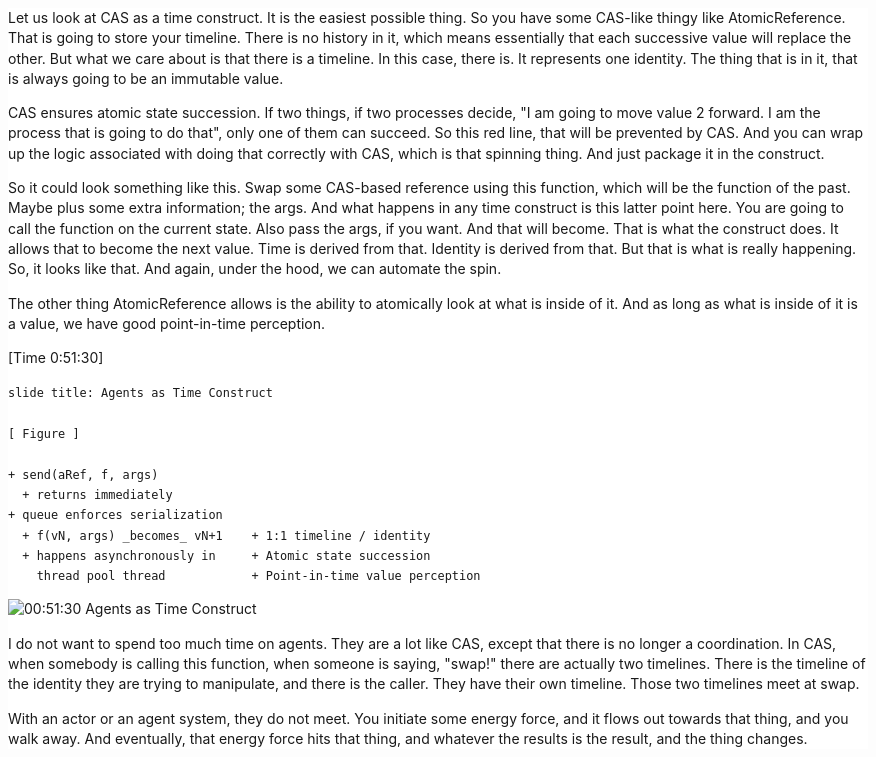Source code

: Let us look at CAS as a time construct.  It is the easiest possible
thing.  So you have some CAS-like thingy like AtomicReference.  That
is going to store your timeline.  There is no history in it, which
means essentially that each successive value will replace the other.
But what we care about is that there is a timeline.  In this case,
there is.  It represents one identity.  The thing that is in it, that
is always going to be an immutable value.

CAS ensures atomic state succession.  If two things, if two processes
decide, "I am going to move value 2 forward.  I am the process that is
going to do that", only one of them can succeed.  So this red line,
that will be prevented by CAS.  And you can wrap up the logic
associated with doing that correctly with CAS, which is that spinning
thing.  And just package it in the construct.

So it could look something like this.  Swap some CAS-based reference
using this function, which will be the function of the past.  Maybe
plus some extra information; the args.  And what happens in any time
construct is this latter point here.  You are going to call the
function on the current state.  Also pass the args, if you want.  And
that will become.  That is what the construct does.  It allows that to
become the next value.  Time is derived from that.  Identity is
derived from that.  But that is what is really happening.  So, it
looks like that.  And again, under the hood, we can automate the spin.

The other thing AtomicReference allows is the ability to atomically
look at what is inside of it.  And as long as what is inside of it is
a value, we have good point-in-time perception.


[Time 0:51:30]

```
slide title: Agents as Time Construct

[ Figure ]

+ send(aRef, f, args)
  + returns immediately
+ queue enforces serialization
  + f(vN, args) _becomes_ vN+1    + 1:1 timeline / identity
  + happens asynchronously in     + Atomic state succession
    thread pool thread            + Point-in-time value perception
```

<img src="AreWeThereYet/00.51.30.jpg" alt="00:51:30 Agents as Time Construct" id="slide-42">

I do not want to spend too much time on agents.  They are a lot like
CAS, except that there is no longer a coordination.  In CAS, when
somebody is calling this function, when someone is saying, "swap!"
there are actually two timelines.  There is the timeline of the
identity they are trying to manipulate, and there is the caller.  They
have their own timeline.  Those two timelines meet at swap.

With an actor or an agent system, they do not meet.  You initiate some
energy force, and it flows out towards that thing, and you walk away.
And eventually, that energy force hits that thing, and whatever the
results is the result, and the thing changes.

****************************************

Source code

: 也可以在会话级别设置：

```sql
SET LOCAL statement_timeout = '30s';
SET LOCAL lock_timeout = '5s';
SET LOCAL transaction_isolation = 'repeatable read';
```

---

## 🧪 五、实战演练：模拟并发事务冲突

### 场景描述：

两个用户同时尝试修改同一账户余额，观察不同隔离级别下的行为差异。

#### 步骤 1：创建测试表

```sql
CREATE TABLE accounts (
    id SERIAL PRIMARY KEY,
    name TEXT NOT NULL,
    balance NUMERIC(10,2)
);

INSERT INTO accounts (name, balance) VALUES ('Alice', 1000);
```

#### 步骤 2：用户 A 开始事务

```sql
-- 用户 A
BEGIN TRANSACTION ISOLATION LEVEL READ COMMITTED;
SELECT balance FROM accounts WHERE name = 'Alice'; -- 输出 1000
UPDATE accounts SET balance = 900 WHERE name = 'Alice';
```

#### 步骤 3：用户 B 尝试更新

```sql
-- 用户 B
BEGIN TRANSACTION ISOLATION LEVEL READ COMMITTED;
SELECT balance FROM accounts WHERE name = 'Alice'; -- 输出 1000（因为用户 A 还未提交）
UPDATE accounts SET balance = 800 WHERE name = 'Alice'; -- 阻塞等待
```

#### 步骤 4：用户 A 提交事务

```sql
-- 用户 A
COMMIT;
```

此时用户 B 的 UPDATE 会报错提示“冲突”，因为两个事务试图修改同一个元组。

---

****************************************

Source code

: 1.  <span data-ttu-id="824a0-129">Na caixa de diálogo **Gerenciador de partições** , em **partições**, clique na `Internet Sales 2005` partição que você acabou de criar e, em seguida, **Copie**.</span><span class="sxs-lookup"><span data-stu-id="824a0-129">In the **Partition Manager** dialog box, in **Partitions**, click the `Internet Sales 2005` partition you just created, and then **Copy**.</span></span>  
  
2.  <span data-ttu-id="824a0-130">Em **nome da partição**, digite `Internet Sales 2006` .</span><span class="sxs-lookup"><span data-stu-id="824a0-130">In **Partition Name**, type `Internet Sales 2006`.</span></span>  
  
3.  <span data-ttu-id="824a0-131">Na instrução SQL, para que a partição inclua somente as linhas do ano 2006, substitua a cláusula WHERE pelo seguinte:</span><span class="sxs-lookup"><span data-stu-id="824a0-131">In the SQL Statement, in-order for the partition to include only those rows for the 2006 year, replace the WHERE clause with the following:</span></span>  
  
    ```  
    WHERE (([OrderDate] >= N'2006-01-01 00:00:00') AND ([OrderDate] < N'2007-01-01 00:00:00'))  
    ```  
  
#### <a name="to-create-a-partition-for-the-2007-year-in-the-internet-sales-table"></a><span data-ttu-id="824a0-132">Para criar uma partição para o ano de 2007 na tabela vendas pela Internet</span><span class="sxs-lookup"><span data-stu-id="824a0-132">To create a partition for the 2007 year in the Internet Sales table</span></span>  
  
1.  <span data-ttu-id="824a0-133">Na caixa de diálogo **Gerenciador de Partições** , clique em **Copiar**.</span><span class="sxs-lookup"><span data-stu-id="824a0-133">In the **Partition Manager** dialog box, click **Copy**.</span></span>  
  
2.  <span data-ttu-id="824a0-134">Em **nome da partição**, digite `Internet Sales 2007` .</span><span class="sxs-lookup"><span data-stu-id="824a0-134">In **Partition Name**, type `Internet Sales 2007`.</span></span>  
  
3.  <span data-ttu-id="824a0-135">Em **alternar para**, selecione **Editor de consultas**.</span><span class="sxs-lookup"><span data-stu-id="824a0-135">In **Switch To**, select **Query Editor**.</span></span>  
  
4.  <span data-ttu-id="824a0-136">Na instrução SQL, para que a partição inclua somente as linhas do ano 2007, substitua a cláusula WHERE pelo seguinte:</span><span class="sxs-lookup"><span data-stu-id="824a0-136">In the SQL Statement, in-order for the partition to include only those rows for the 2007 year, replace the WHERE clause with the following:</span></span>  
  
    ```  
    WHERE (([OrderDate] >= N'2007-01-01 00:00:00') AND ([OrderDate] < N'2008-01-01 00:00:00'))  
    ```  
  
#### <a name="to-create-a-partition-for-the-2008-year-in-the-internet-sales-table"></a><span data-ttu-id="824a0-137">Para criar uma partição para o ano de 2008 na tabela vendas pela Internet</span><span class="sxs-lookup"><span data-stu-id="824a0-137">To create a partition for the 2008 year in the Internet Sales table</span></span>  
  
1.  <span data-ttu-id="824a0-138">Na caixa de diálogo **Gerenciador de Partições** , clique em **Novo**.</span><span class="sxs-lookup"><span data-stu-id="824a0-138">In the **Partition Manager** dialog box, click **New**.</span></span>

****************************************

**Work request**
Beginning with the line that has "function on the" and ending with the line that has "The other thing", set down the lines above exactly and include no others.

**Task answer**
function on the current state.  Also pass the args, if you want.  And
that will become.  That is what the construct does.  It allows that to
become the next value.  Time is derived from that.  Identity is
derived from that.  But that is what is really happening.  So, it
looks like that.  And again, under the hood, we can automate the spin.

The other thing AtomicReference allows is the ability to atomically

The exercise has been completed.